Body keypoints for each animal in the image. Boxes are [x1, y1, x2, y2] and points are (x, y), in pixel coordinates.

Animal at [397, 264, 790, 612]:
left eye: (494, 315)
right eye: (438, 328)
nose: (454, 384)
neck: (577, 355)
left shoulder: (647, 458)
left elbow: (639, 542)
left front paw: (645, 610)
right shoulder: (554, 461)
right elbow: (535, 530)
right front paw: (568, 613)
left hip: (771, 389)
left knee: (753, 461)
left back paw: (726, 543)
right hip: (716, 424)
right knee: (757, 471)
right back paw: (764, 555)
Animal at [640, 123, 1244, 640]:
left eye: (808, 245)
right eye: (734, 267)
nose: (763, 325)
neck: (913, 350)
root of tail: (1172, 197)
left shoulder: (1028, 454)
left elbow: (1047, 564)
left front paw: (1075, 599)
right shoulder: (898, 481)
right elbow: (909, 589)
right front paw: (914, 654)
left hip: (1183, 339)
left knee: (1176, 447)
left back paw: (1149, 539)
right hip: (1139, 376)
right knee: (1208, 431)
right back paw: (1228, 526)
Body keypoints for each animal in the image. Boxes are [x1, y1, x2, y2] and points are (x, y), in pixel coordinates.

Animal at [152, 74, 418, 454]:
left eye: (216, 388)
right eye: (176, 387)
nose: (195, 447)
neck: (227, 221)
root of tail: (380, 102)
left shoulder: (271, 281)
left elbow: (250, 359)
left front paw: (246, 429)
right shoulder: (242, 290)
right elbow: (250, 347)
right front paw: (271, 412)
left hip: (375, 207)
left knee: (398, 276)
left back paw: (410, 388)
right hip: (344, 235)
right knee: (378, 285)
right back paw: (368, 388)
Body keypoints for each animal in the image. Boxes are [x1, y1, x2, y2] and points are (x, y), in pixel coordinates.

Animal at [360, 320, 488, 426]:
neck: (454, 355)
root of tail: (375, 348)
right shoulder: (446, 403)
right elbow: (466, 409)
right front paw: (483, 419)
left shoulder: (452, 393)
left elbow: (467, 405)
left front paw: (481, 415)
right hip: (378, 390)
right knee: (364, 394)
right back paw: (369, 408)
════════════════════
TASK OBJECTIVE: Retype all of the entries. Keep each one exactly as written.

EXERCISE SOLUTION:
Body keypoints for each animal in the image. Boxes are [x1, y1, x2, y2] and points are (x, y), in pixel coordinates.

Animal at [397, 264, 790, 612]:
left eye: (494, 315)
right eye: (438, 328)
nose: (454, 384)
neck: (577, 355)
left shoulder: (647, 458)
left elbow: (639, 542)
left front paw: (645, 610)
right shoulder: (554, 461)
right elbow: (535, 530)
right front paw: (568, 613)
left hip: (771, 389)
left knee: (753, 461)
left back paw: (726, 543)
right hip: (716, 424)
right knee: (757, 471)
right back paw: (764, 555)
Animal at [640, 123, 1244, 640]:
left eye: (808, 245)
right eye: (734, 267)
nose: (763, 325)
neck: (913, 350)
root of tail: (1172, 197)
left shoulder: (1028, 454)
left elbow: (1047, 564)
left front paw: (1075, 599)
right shoulder: (898, 481)
right elbow: (909, 589)
right front paw: (914, 654)
left hip: (1183, 339)
left knee: (1176, 447)
left back paw: (1149, 539)
right hip: (1139, 376)
right knee: (1208, 431)
right back paw: (1228, 526)
Body keypoints for each animal in the image. Boxes are [x1, y1, x2, y2] and points are (x, y), in pixel coordinates.

Animal at [152, 74, 418, 454]:
left eye: (216, 388)
right eye: (176, 387)
nose: (195, 447)
neck: (227, 221)
root of tail: (380, 102)
left shoulder: (271, 281)
left elbow: (250, 359)
left front paw: (246, 429)
right shoulder: (242, 290)
right elbow: (250, 347)
right front paw: (271, 412)
left hip: (375, 207)
left knee: (398, 276)
left back paw: (410, 388)
right hip: (344, 235)
right knee: (378, 285)
right back paw: (368, 388)
Body keypoints for each animal in the image. Boxes are [x1, y1, x2, y2] and points are (x, y), in pixel coordinates.

Animal at [360, 320, 488, 426]:
neck: (454, 355)
root of tail: (375, 348)
right shoulder: (446, 403)
right elbow: (466, 409)
right front paw: (483, 419)
left shoulder: (452, 393)
left elbow: (467, 405)
left front paw: (481, 415)
right hip: (378, 390)
right knee: (364, 394)
right back paw: (369, 408)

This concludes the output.